Tense and upset, she’s also traveling with her estranged daughter Caroline, who wants to support her mother but has her doubts about the execution. But Bonnie is consumed with her desire for retribution and won’t hear of anything else.
In her heightening emotions approaching November 1, the date of the execution, Bonnie begins to unravel as she grapples with the long arc of her son’s death and its consequences — and pushes her relationship with Caroline to its breaking point.
Writer-director Charlie Manton’s powerful family drama is as tightly-wound and full of tension as its main character. Caroline is a deeply angry and bitter person, grappling with an impossible loss and situation and thirsting for something like revenge. It’s a sorrow and grief that has haunted her for years, affecting her ability to relate to others and simply to be in the world, and while she’s difficult, rude and abrasive, it comes from a deep, molten core of heartbreak.
The storytelling, then, manages the trick of being deeply compassionate while not glossing over the extremes of Bonnie’s character. The visual approach is bleak in its winter-toned naturalism but muted and unobtrusive, as if trying to stay out of Bonnie’s way, and the writing doesn’t shy away from Bonnie’s fury, and how it warps her relations to others in her world.
The excellent writing and sensitive directing allow for renowned veteran actress Lindsay Duncan to offer a fiery, unapologetic, almost Shakespearean performance of a mother whose rage at what happened to her son consumes her — an anger that also has destroyed the relationship with her other, still-living child.
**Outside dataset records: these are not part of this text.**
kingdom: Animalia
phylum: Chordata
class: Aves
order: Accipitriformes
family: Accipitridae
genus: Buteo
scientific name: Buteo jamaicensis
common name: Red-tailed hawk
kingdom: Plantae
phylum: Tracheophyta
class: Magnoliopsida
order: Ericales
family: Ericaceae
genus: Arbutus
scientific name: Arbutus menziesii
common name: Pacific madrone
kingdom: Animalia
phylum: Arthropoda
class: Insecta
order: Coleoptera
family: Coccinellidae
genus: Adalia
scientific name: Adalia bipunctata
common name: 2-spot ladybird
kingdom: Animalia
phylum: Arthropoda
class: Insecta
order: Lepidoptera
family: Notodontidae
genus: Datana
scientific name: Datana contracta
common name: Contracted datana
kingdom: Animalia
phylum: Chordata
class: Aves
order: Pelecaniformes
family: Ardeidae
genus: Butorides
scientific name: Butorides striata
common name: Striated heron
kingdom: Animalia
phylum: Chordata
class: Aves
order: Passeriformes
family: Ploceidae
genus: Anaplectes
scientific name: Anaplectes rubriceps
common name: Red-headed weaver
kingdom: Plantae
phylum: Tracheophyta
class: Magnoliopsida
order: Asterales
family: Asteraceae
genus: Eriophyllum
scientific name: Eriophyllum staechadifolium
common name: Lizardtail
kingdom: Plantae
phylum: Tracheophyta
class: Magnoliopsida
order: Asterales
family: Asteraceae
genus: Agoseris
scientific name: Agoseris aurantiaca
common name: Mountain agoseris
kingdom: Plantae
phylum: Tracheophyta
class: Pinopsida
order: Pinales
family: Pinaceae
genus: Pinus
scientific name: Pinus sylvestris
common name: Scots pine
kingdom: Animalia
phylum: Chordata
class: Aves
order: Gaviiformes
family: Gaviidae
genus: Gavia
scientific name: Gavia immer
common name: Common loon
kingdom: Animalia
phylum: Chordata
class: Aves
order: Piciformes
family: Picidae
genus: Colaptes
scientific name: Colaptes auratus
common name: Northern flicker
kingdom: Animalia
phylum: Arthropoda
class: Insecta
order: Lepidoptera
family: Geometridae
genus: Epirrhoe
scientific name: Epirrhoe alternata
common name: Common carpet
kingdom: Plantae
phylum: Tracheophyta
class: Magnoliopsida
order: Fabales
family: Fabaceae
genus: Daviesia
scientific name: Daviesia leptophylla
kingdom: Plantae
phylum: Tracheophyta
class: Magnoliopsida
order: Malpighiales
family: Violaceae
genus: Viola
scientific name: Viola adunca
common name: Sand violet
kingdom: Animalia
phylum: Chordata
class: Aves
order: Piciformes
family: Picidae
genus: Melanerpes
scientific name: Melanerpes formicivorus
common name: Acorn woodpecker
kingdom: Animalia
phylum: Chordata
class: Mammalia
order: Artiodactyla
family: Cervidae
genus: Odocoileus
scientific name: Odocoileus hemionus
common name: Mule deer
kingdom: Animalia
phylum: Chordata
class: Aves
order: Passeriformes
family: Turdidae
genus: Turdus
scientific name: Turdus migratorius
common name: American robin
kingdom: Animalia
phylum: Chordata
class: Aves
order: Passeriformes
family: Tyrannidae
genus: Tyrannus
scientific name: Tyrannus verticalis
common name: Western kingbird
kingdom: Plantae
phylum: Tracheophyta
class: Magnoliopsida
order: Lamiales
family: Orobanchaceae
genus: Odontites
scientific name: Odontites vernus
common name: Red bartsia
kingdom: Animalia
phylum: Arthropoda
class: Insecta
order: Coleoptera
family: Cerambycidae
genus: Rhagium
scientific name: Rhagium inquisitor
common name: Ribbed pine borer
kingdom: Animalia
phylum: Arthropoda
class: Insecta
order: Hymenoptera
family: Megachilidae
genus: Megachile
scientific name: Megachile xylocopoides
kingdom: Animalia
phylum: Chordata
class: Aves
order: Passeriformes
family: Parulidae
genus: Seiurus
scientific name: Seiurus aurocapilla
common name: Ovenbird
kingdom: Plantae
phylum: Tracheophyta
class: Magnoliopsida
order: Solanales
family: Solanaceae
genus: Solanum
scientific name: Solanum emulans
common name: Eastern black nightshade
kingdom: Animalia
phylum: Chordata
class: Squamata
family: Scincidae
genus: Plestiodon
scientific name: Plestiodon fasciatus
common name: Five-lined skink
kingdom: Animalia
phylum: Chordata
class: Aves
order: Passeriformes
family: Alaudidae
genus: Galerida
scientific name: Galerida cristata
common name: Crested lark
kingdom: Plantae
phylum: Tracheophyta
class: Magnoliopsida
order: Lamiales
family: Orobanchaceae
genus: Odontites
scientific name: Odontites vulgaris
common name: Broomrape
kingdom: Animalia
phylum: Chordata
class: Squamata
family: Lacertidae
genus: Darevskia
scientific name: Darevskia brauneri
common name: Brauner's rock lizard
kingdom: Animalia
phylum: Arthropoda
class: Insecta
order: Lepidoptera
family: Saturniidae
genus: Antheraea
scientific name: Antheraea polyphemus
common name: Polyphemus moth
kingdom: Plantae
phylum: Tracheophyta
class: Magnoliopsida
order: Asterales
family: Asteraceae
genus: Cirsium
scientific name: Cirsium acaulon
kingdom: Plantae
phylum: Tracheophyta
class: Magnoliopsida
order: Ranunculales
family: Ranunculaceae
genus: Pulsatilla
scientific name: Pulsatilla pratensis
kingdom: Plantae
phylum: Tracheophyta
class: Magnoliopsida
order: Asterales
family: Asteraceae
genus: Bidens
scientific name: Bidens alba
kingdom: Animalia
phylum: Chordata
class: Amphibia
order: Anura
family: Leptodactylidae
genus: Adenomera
Actress Sophia Myles plays off Duncan as Caroline with great sensitivity, and her initially quieter, almost meek character has the difficult job of swallowing her real needs and feelings, until her silence becomes too much to bear.
When things don’t go as planned, the damage of Bonnie’s understandable but toxic rage becomes clear, leading to a long-simmering confrontation bubbling with rage and resentment — and in which the words and feelings expressed become a shocking “point of no return” for Bonnie and her daughter.
A winner of a Student Academy Award, shortlisted for a BAFTA and longlisted for the best live-action short Oscar, “November 1st” may have an execution in its storyline, but it is less a topical political drama about capital punishment and more a character study in grief and rage, and how it can consume us to the point where it burns anything good around us in its fury.
Bonnie’s arc as a character only begins to shift at the end, just on the verge of getting what she wants — but only as the remaining source of connection and love she needed may be gone from her life forever. It is an ending that is bittersweet, devastating and almost ruthless in its evocation of what is ultimately an emotional wasteland — one whose ground is razed from rage and unresolved grief.